The reason for the lack of benefit in the groups who underwent additional ablation is unclear. It is worth considering that a comprehensive strategy of PVI plus lines and CFAE ablation as performed in the majority of our patients was not evaluated in this trial. Furthermore only 74% of patients who underwent linear ablation in STAR AF achieved complete conduction block across both lines. In addition the lesion set selected did not include posterior box isolation. Our favourable results may be partly explained by less rigorous monitoring on follow up and possible under detection of subclinical AF (see ‘Figure 1’ for further comparison).

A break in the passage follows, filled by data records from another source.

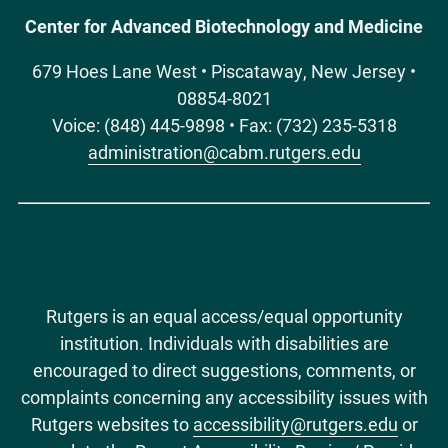
Center for Advanced Biotechnology and Medicine
Measurement of subcategories of repetitive
behaviors in autistic adolescents and adults.
679 Hoes Lane West • Piscataway, New Jersey •
Autism in adulthood : challenges and
08854-8021
management
.
2020;
2
(1)
:48-60
.
Voice: (848) 445-9898 • Fax: (732) 235-5318
doi:10.1089/aut.2019.0056.
administration@cabm.rutgers.edu
Aronowitz J, Newman K, McDermott C. Estradiol
Modulates Hemispheric Lateralization of Auditory
Evoked Neural Activity in Male European Starlings
().
The Journal of neuroscience : the official
journal of the Society for Neuroscience
.
2017;
37
(33)
:7800-7802
.
Rutgers is an equal access/equal opportunity
doi:10.1523/JNEUROSCI.1414-17.2017.
institution. Individuals with disabilities are
encouraged to direct suggestions, comments, or
McDermott NCBI link
complaints concerning any accessibility issues with
Rutgers websites to
accessibility@rutgers.edu
or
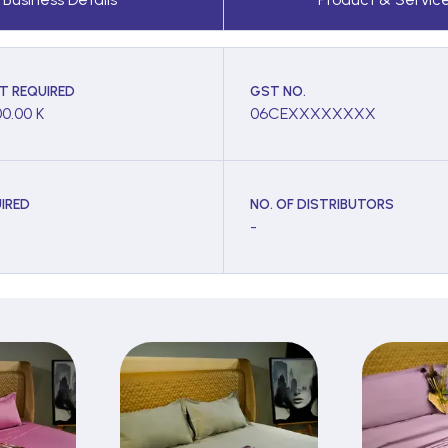
T REQUIRED
GST NO.
00.00 K
06CEXXXXXXXX
IRED
NO. OF DISTRIBUTORS
-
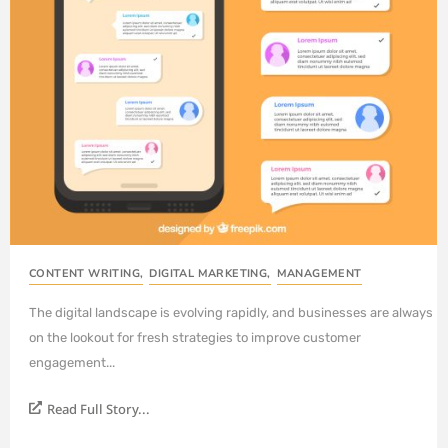
CONTENT WRITING
,
DIGITAL MARKETING
,
MANAGEMENT
The digital landscape is evolving rapidly, and businesses are always
on the lookout for fresh strategies to improve customer
engagement...
Read Full Story...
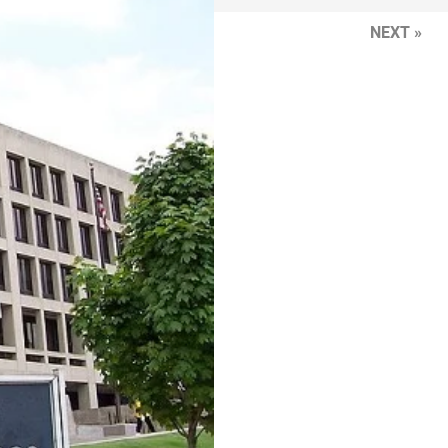
NEXT »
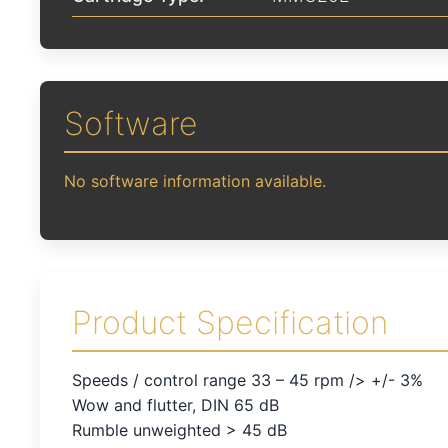
Software
No software information available.
Product Specification
Speeds / control range 33 – 45 rpm /> +/- 3%
Wow and flutter, DIN 65 dB
Rumble unweighted > 45 dB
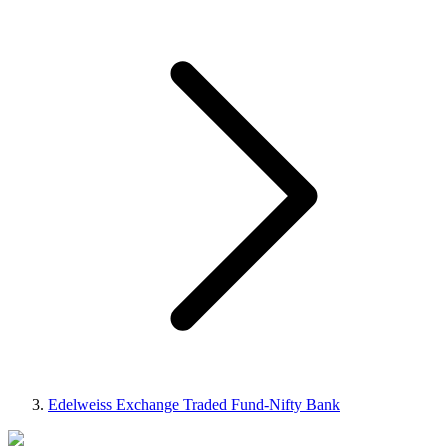
Edelweiss Exchange Traded Fund-Nifty Bank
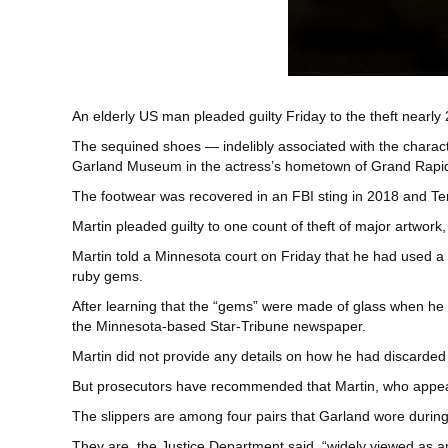
An elderly US man pleaded guilty Friday to the theft nearly 
The sequined shoes — indelibly associated with the charact
Garland Museum in the actress’s hometown of Grand Rapi
The footwear was recovered in an FBI sting in 2018 and Terr
Martin pleaded guilty to one count of theft of major artwork
Martin told a Minnesota court on Friday that he had used 
ruby gems.
After learning that the “gems” were made of glass when he tr
the Minnesota-based Star-Tribune newspaper.
Martin did not provide any details on how he had discarded 
But prosecutors have recommended that Martin, who appeare
The slippers are among four pairs that Garland wore during
They are, the Justice Department said, “widely viewed as a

In summary the optimum therapeutic ablative strategy in patients with atrial fibrillation remains uncertain. Our small single centre study suggested a benefit from a comprehensive ‘real world’ approach including complete posterior LA box isolation however the STAR AF 2 trial, while neither evaluating such a combination strategy nor including a complete box isolation set, demonstrated no additional benefit for further ablation beyond PVI alone. More work is needed in terms of both evaluating the contribution of the box isolation set in large scale comparative trials and identification of additional non pulmonary vein targets such as rotational activity within the atria which may guide future ablation strategies on a more individualistic basis.